I received this book for free from Publisher via Edelweiss in exchange for an honest review. Thank you!! This does not affect my opinion of the book or the content of my review.A Study in Charlotte by Brittany Cavallaro
Series: Charlotte Holmes #1
Published by Katherine Tegen Books on March 1st, 2016
Genres: Young Adult, Thriller, Mystery
Source: Publisher via Edelweiss
The last thing Jamie Watson wants is a rugby scholarship to Sherringford, a Connecticut prep school just an hour away from his estranged father. But that’s not the only complication: Sherringford is also home to Charlotte Holmes, the famous detective’s great-great-great-granddaughter, who has inherited not only Sherlock’s genius but also his volatile temperament. From everything Jamie has heard about Charlotte, it seems safer to admire her from afar.
From the moment they meet, there’s a tense energy between them, and they seem more destined to be rivals than anything else. But when a Sherringford student dies under suspicious circumstances, ripped straight from the most terrifying of the Sherlock Holmes stories, Jamie can no longer afford to keep his distance. Jamie and Charlotte are being framed for murder, and only Charlotte can clear their names. But danger is mounting and nowhere is safe—and the only people they can trust are each other.
Equal parts tender, thrilling, and hilarious, A Study in Charlotte is the first in a trilogy brimming with wit and edge-of-the-seat suspense.
“Modern Sherlock retelling.” At the moment, it doesn’t take much more than that to get me salivating over a book. And I know that there is some skepticism if it could ever be done any better than the Every series by Ellie Marney, and whether people should even bother trying anymore. Well I absolutely loved Cavallaro’s take on the concept and I believe it’s a retelling worth reading.
There’s one big thing that sets A Study in Charlotte apart from the rest – here, Sherlock is female. Charlotte is an actual descendant of Sherlock Holmes, and James is a descendant of John Watson. The story is told from James’s point of view, while Charlotte is the oddball genius whose mind is on another level entirely. I loved that the characters Sherlock and John were real in this world, because it creates such a colorful backstory for the main characters. It may seem a little convenient and forced at times because they resemble their ancestors SO MUCH – even Charlotte’s brother is a veritable Mycroft who holds nuclear launch codes and stuff – but the storytelling absolutely worked for me.
So Charlotte and James end up at the same boarding school in the US, and though they had never met before, they are definitely aware of each other and their family histories. They meet and get off to a pretty rough start, but when a murder hits the campus and they are both the most likely suspects, they start to become friends. It’s a slow build, but because they just understand each other so well and feel protective and defensive of each other, they end up best friends. Are you awwing yet? Because I was absolutely awwing. And my shippy feels were not far behind.

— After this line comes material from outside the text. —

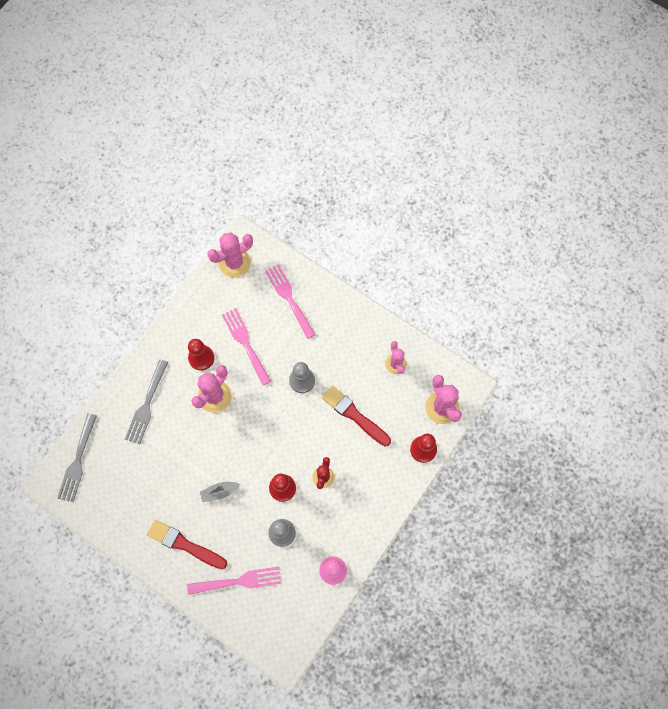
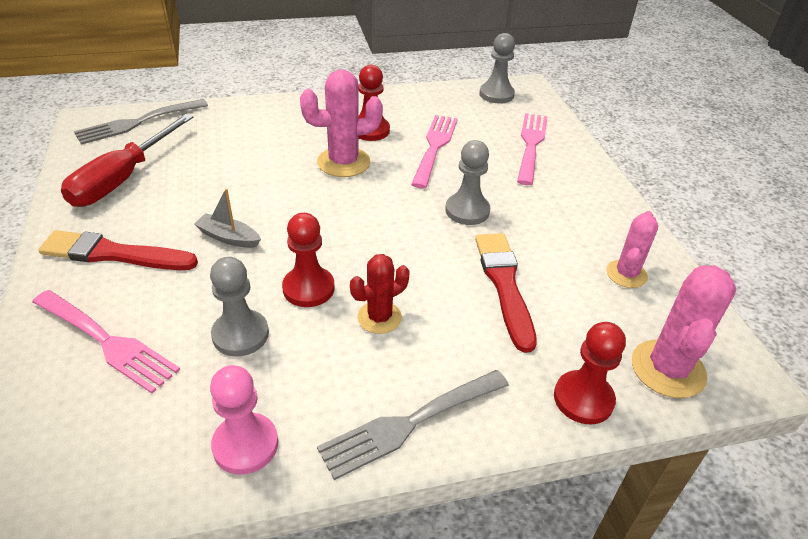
camera: 40 degrees right, 30 degrees down
(127, 503) = (123, 179): none -> red screwdriver
(146, 405) = (264, 128): grey fork -> grey fork (409, 424)
(184, 544) = (114, 254): red brush -> red brush turned 60 degrees counterclockwise
(234, 262) = (496, 94): pink cactus -> grey pawn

I loved this story a lot for those characters and the way that relationship builds. Probably my favorite part. I mean, they are not carbon copies of their ancestors. They do face modern day problems. And Charlotte has a history that crushed my feels but made her so impressive and endearing. Female Sherlock ftw. She faces sexist views, family pressures, and one supreme douchebag at school, but she keeps being fiercely herself. (Maybe the drug habit went a bit far at such a young age, but it’s Sherlock. Didn’t find it unbelievable.) And she and Jamie have such a great rapport, some banter, some hilarity… they’re a GREAT team.
But what also impressed me was the mystery part of it. First of all, the crimes that start occurring on their campus resemble old Sherlock Holmes stories. So it made it kind of like a fun scavenger hunt to discover who was framing them and why. Second, my pet peeve of YA mysteries is when teens start investigating without the authorities, because they don’t trust them, they’re too stupid, yadda yadda yadda. A Study in Charlotte is not like that. They actually team up with the local detective and work together in a smart and (mostly) realistic way. That made it so much more fun and compulsively readable, because I wasn’t continuously thinking about how far-fetched it was.
The stakes do get rather high too. There were a couple moments when my heart leaped up in my throat and I clenched my fingers hoping they would be okay – which is precisely the perfect effect that a mystery should have. Overall this was just a really well-rounded story, equal parts fun and thrilling. And that for a debut! Wow. I can’t wait to see what happens next.